- **Text shown**
════════════════

# Glock 23 recoil spring problem



## Slik340 (Feb 20, 2013)

I bought a Glock 23 Gen 3 back in May of 2012, and I am having a problem with getting the recoil spring to stay seated. When i rack the slide i can feel what seems to be the spring dragging on the plastic frame. I have also noticed that the rear part of the spring is not seated all the way in the milled out spot on the barrel when i break it down. I have put 1500 rounds though this gun and have just recently ran into this. I am wondering if this a error on my part or it is due to spring wear?


----------



## DJ Niner (Oct 3, 2006)

The recoil spring assembly (RSA) only stays seated in the notch until the pistol is fully assembled; then the rear edge comes out of the notch and rests on another part. During disassembly, it is caught by the same notch as you take the slide off the frame, but it will always be slightly out-of-place (not fully seated in the half-moon notch) when you take the pistol apart (this is normal). However, you should ALWAYS make sure the rim is fully seated back into the half-moon notch during reassembly, or it may catch on another part when the slide is placed onto the frame, and damage the rim of the RSA. This happens quite a bit, in my experience; folks take the slide off, look at it briefly to check something, and put it back on without seating the RSA fully into the notch, and then the rim of the RSA gets nicked/burred/chipped.

════════════════

- **Given data**
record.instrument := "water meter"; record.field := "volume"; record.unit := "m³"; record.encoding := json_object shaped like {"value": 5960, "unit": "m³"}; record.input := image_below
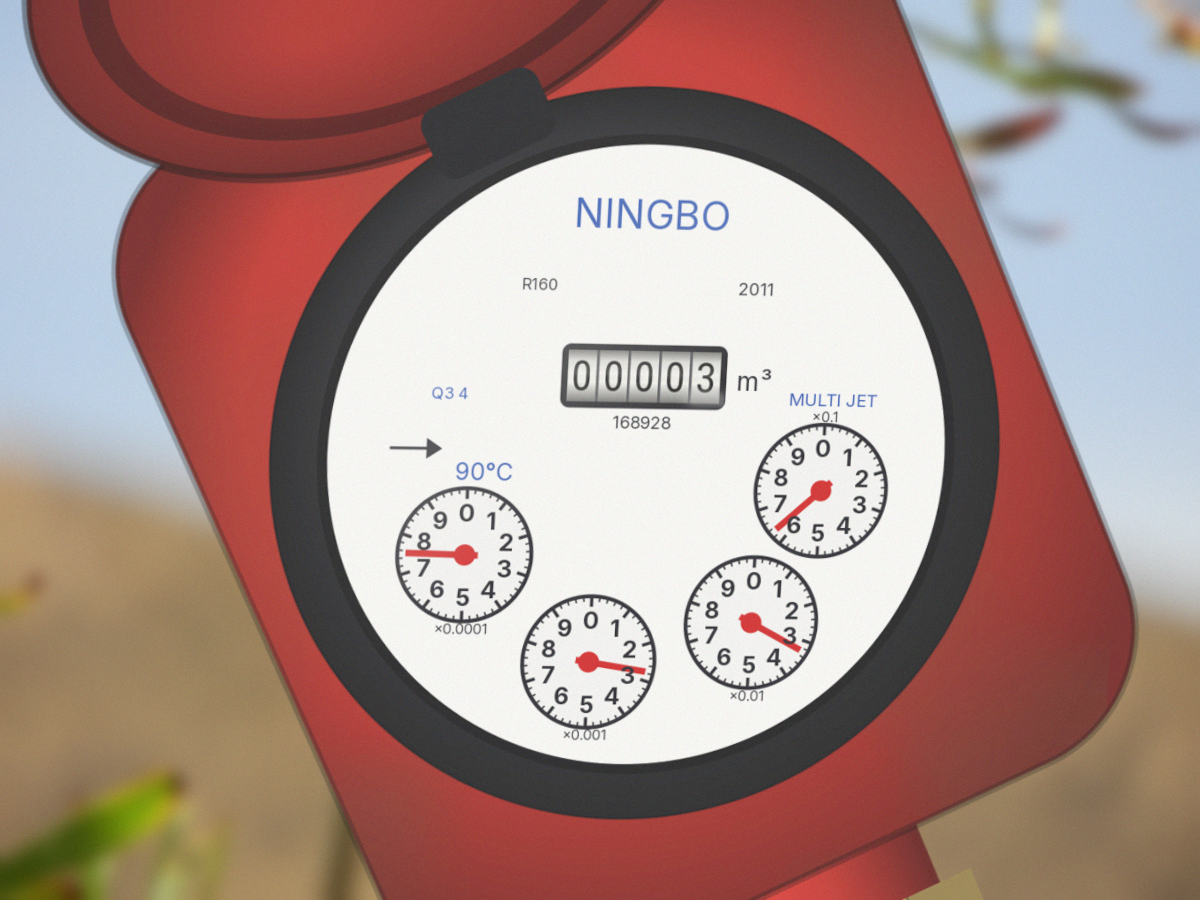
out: {"value": 3.6327, "unit": "m³"}
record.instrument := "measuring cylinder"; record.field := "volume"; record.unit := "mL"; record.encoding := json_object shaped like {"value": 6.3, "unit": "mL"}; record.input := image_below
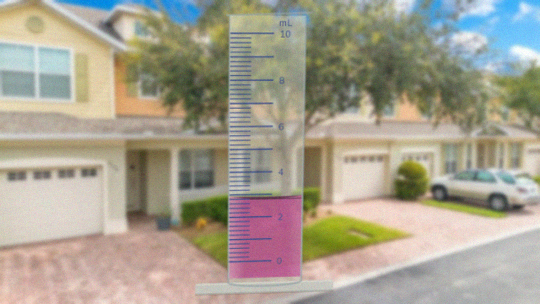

════════════════

- **Exercise 1**
In the Glock recoil spring thread, how many rounds had been fired through the pistol before the problem showed up?
- **Exercise 2**
Repeat everything in the Glock recoil spring thread from "## DJ Niner" down to "RSA gets nicked/burred/chipped.".
- **Exercise 3**
Pick up the Glock recoil spring thread after its last sentence and keep writing it.

- **Reply 1**
1500 rounds.

- **Reply 2**
## DJ Niner (Oct 3, 2006)

The recoil spring assembly (RSA) only stays seated in the notch until the pistol is fully assembled; then the rear edge comes out of the notch and rests on another part. During disassembly, it is caught by the same notch as you take the slide off the frame, but it will always be slightly out-of-place (not fully seated in the half-moon notch) when you take the pistol apart (this is normal). However, you should ALWAYS make sure the rim is fully seated back into the half-moon notch during reassembly, or it may catch on another part when the slide is placed onto the frame, and damage the rim of the RSA. This happens quite a bit, in my experience; folks take the slide off, look at it briefly to check something, and put it back on without seating the RSA fully into the notch, and then the rim of the RSA gets nicked/burred/chipped.

- **Reply 3**
If spring-related noises have become much more noticeable after firing than they were when the gun was new, check the RSA for damage, and replace it if necessary. Unless the some part of the RSA is actually catching on another part (slowing/stopping the slide's forward motion), or you are finding plastic scrapings/chips inside the pistol, then a slight increase in spring noise doesn't necessarily mean you have a problem. Remember, the pistol's slide is not intended to be operated slowly, with one ear carefully listening for weird noises. It's designed to slam back and forth at a high rate of speed, ejecting empty cases and scooping new cartridges out of the magazine and up the ramp into the chamber. As long as it's doing that correctly, you should be good-to-go.


----------



## Slik340 (Feb 20, 2013)

After reading this i checked, and did not find any damaged parts. It also shoots just the same as when i got it. I am glad to know that there isn't something wrong with my 23. Thank you for answering my questions and responding so quickly.


----------



## DJ Niner (Oct 3, 2006)

No problem. Reading your post was a bit of a coincidence, as I have been digging around inside a used Glock 23 I recently purchased, and I think it was just last week I was checking over the exact same parts to make sure the previous owner hadn't damaged anything. So far, I like it quite a bit. It shoots right to point-of-aim for me, the groups are better than I thought they would be for a .40 caliber compact model, and I haven't had any stoppages at all. I generally prefer the 9mm Glocks, but I could see myself using this G23 quite a bit in the future if the ammo situation doesn't improve (currently, I can find .40 ammo in several places in my town, but 9mm ammo is almost impossible to locate).

I wish you continued good luck with your G23!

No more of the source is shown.